In other policy news, Philip Brasher reported yesterday at the Green Fields Blog (Des Moines Register) that, “The Obama administration raised alarms in the livestock industry two years ago when it announced a shift in policy toward the use of antibiotics to speed the growth of hogs and other animals. But the administration is making clear that is trying to change industry practices only on a voluntary basis for now.

“The Food and Drug Administration recently denied petitions from consumer advocacy groups to ban the use of antibiotics for growth promotion and disease prevention. Today, the FDA took the step of killing proposals that dated back to the Carter administration to ban the feed use of two major classes of antibiotics, penicillins and tetracyclines.

“FDA says it does not consider giving antibiotics to livestock for growth promotion a judicious use of the drugs. The concern is that overuse of antibiotics on farms is contributing to the problem of salmonella and other bacteria becoming resistant to the drugs in human medicine. But rather than bar the drugs from being used for the purpose the FDA has been trying to talk companies into voluntarily ending those sales.”



Josiah Ryan reported yesterday at The Hill’s Floor Action Blog that, “Sen. John Barrasso (R-Wyo.) released a report Wednesday, titled ‘United States of Regulation,’  that claims additional regulations implemented by the Obama administration in 2011 have cost Americans more than $230 billion.

“‘In 2011 alone, the Obama Administration’s proposed and final rules have a cost of over $230 billion and will impose 120 million hours of paper pushing,’ wrote Barrasso, ranking member of the Senate Environment and Public Works subcommittee on Clean Air and Nuclear Safety.”

Meanwhile, Reuters writer Charles Abbott reported yesterday that, “Monsanto’s genetically engineered, drought resistant corn is deregulated, the U.S. Agriculture Department said Thursday, clearing the variety for sale.

“USDA approved the variety after reviewing environmental and risk assessments, public comments and research data from Monsanto.

“Corn is the most widely grown U.S. crop and farmers grew 91.9 million acres of the feed grain this year, the second-largest area since World War Two.”

The article pointed out that, “In its 2009 petition for approval of its GM variety, Monsanto said 40 percent of crop losses in North America are due to sub-optimal moisture.

“In a statement, Monsanto said it planned farm trials in the western U.S. Plains in 2012 to demonstrate the variety for growers and to generate data that will help guide Monsanto’s commercial decisions.”
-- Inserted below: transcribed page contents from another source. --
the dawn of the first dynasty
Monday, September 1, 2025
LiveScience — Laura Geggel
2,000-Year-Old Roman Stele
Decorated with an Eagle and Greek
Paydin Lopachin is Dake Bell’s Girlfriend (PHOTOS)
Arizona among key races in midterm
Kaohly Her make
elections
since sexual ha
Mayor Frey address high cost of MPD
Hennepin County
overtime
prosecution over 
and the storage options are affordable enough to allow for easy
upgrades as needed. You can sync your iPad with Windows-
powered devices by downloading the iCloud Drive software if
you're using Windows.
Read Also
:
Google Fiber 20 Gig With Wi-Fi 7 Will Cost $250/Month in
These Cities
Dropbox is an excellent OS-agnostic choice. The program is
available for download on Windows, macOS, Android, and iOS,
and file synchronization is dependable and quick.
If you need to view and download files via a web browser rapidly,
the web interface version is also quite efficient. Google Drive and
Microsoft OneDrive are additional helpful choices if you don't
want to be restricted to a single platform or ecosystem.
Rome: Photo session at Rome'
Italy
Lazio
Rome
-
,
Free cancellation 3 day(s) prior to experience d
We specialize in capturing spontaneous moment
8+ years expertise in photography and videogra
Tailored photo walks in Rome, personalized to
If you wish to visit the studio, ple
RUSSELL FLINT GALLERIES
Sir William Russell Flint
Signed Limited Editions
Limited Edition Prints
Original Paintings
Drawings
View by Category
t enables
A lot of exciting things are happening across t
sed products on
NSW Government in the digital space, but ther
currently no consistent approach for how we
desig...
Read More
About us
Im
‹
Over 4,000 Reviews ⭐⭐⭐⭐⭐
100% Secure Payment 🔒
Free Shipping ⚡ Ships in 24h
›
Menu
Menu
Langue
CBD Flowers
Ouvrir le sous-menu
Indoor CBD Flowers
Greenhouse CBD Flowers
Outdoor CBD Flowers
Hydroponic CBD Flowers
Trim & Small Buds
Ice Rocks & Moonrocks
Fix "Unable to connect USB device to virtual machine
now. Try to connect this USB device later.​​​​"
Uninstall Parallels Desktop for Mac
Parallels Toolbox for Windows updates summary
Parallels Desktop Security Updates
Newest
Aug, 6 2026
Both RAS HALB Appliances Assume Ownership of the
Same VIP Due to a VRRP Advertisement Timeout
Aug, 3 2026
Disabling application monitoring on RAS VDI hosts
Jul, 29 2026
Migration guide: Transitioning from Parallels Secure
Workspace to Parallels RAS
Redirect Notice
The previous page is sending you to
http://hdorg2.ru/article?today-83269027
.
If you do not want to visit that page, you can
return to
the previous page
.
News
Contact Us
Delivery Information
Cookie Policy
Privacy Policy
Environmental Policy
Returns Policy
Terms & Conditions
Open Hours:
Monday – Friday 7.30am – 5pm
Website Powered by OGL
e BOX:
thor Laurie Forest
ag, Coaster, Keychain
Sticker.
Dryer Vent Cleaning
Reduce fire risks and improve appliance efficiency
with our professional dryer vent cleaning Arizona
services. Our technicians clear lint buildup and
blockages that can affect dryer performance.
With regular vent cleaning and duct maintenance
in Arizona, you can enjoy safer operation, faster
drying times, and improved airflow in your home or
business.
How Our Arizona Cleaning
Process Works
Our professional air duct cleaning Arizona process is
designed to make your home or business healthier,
The major U.S. area for adoption of drought-tolerant corn would be the Plains, which produce one-quarter of the U.S. crop, Monsanto estimated, as well as similar dryland regions of Africa, Europe and Latin America,” the Reuters article said.



Philip Brasher reported yesterday at the Green Fields Blog (Des Moines Register) that, “The new year is almost here and the Obama administration has yet to tell refiners how much biofuel they’ll have to use in 2012. The Environmental Protection Agency is overdue releasing next year’s requirements under the Renewable Fuel Standard.

“One of the biggest questions is how much cellulosic biofuel the EPA will mandate. Cellulosic fuels are made from crop residue, grasses, wood and other sources of cellulose, the fibrous material that makes up plants.”

Yesterday’s update noted that, “The 2007 energy law mandated the use of 500 million gallons of cellulosic ethanol in 2012 that very little production has actually developed. The EPA proposed in June to slash the cellulosic target for 2012 to a range of 3.5 to 12.9 million gallons.

The final numbers are currently at the White House for review. ‘We will issue it (the final regulation) as soon as that review is complete,’ said EPA spokeswoman Catherine Milbourn.”